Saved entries
►
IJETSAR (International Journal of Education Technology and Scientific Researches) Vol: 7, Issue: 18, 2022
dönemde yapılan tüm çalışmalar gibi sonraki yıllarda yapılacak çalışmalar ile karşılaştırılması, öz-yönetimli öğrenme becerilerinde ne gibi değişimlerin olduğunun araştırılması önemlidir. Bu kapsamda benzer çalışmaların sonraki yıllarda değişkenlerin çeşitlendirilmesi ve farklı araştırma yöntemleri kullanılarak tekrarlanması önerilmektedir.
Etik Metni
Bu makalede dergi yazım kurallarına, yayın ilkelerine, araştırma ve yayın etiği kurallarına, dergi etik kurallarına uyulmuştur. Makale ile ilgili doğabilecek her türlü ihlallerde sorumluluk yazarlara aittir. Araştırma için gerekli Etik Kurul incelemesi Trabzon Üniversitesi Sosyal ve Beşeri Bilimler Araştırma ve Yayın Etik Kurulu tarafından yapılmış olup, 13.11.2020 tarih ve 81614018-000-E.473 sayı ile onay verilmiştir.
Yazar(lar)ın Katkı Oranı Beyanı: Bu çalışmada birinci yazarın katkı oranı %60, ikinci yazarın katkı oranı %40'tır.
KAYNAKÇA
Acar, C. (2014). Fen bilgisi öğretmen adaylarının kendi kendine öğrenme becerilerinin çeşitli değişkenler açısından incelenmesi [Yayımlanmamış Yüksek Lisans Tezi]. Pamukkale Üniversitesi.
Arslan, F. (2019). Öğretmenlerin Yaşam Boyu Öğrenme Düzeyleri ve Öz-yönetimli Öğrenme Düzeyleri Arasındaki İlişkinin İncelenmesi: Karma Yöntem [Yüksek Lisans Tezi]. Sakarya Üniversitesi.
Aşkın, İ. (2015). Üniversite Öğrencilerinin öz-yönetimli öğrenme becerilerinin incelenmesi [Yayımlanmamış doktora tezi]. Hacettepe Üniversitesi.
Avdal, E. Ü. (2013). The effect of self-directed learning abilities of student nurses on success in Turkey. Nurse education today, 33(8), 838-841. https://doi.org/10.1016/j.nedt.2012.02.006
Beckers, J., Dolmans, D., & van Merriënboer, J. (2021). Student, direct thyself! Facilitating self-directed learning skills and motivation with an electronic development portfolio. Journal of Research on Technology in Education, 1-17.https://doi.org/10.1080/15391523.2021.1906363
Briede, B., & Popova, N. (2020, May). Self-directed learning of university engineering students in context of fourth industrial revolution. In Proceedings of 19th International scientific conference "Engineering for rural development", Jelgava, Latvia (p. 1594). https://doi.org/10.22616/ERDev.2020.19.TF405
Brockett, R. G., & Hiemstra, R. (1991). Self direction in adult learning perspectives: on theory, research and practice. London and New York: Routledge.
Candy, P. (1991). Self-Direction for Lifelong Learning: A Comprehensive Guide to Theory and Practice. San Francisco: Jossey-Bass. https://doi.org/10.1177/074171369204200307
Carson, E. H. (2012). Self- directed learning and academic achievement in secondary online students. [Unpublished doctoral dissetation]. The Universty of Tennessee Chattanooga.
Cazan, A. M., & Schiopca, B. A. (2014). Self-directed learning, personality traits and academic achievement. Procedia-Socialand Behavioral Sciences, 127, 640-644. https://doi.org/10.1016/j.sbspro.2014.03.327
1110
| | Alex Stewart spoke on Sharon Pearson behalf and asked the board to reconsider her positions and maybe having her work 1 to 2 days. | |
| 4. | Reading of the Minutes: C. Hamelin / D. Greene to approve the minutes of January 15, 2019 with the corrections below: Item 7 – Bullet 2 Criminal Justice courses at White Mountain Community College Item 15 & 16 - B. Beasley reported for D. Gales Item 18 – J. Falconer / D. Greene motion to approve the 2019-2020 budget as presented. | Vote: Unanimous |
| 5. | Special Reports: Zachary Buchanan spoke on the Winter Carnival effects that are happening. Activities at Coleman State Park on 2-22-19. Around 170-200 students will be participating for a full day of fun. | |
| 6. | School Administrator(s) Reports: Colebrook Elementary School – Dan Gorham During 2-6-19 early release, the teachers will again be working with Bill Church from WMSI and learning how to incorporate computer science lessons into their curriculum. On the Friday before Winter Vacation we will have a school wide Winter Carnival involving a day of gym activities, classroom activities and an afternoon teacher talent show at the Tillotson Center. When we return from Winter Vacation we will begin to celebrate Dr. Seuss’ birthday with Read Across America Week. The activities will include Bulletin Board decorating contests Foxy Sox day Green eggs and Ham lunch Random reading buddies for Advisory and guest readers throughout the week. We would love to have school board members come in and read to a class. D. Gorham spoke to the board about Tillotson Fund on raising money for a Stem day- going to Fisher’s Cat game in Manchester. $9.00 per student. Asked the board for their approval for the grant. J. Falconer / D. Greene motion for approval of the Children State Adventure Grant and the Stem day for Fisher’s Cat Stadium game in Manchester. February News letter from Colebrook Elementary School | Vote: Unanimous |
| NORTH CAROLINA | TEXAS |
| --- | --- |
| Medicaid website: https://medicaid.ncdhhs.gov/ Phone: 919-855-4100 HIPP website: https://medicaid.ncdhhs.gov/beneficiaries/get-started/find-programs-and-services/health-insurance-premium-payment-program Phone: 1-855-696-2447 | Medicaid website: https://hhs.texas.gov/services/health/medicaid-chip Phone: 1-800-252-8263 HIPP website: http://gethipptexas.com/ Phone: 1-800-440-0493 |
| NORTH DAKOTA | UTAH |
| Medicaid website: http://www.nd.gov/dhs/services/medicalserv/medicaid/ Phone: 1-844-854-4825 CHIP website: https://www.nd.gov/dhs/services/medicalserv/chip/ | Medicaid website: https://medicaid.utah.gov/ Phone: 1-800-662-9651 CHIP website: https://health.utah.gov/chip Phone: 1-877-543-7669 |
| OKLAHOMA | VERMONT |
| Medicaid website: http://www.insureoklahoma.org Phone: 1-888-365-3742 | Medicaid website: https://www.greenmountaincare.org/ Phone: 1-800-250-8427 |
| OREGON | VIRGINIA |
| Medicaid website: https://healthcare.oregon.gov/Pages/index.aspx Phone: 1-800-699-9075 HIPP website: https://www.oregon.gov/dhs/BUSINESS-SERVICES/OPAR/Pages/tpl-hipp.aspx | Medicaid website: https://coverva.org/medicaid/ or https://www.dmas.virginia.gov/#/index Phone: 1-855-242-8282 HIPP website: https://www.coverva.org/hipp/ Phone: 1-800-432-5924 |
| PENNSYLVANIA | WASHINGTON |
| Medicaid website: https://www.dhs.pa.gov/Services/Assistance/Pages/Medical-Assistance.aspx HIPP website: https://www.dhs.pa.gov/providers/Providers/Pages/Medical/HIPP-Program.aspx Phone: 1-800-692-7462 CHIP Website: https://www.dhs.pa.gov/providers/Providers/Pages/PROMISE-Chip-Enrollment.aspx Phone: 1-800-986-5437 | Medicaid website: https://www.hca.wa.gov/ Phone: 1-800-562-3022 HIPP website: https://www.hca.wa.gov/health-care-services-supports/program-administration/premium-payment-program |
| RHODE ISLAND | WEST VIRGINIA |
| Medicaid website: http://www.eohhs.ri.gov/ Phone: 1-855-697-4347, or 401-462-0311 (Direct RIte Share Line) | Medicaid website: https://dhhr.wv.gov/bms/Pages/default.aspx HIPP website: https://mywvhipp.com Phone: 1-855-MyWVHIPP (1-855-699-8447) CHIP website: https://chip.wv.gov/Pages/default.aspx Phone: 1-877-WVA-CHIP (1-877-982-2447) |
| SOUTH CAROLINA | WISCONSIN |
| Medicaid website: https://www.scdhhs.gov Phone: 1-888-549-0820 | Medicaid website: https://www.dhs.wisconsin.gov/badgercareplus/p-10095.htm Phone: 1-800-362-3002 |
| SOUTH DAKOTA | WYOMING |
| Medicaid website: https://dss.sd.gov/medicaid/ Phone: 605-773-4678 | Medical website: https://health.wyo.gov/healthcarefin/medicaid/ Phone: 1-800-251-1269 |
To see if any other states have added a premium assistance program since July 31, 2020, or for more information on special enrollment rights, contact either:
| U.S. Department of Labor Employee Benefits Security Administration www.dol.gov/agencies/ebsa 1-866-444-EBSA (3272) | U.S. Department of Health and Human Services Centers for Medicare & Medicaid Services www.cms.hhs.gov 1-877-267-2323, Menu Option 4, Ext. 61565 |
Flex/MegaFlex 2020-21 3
◄
== Aim of the task ==
Give back exactly the lines above, from the line containing "Phone: 1-800-250-8427 |" through the line containing "OREGON | VIRGINIA |", with both end lines and nothing more.

== Output of the task ==
| Medicaid website: http://www.insureoklahoma.org Phone: 1-888-365-3742 | Medicaid website: https://www.greenmountaincare.org/ Phone: 1-800-250-8427 |
| OREGON | VIRGINIA |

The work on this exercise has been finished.